Purpose: The aim of this study was to investigate the histological and biomechanical effects of a fibroblast growth factor (FGF-2)–soaked collagen membrane used to treat a full-thickness chronic rotator cuff (RC) rupture in a rabbit model. Methods: Forty-eight shoulders from 24 rabbits were used. At the beginning of the procedure, 8 rabbits were killed to assess the control group (Group IT) with intact tendons. To establish a chronic RC tear model, a full-thickness subscapularis tear was created on both shoulders of the remaining 16 rabbits and left for 3 months. The transosseous mattress suture technique was used to repair tears in the left shoulder (Group R). The tears in the right shoulder (Group CM) were treated using the same approach, with an FGF-soaked collagen membrane inserted and sutured over the repair site.
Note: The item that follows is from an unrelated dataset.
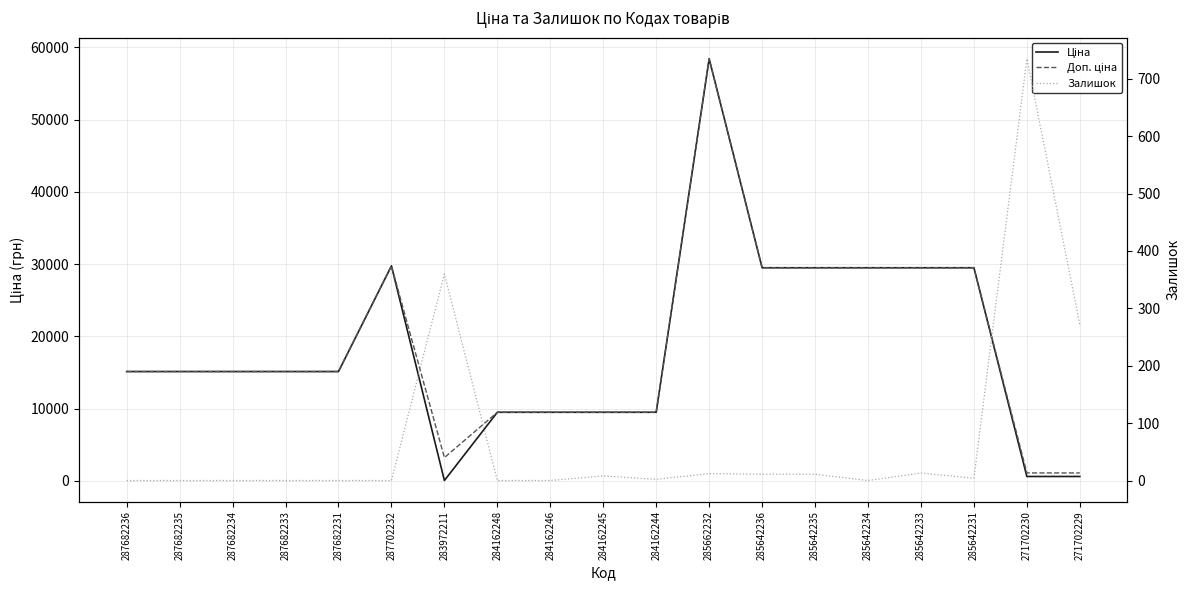

True or false: Доп. ціна and Залишок cross at least once.

False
Three months after the procedure, all rabbits were killed. Biomechanical testing was performed on the tendons to determine failure load, linear stiffness, elongation intervals, and displacement. Histologically, the modified Watkins score was used to evaluate tendon-bone healing. Results: There was no significant difference among the three groups in terms of failure load, displacement, linear stiffness, and elongation (P >.05). The total modified Watkins score was not affected by applying the FGF-soaked collagen membrane to the repair site (P >.05). Fibrocytes, parallel cells, large-diameter fibers, and the total modified Watkins score were significantly lower in both repair groups when compared to the intact tendon group (P <.05). Conclusion: In addition to tendon repair, FGF-2 soaked collagen membrane -application at the repair site provides neither biomechanical nor histological advantages in the treatment of chronic RC tears. Clinical Relevance: FGF-soaked collagen membrane augmentation provides no impact on the chronic RC tear healing tissue. The need to investigate alternative methods that may have a positive effect on healing in chronic RC repairs continues.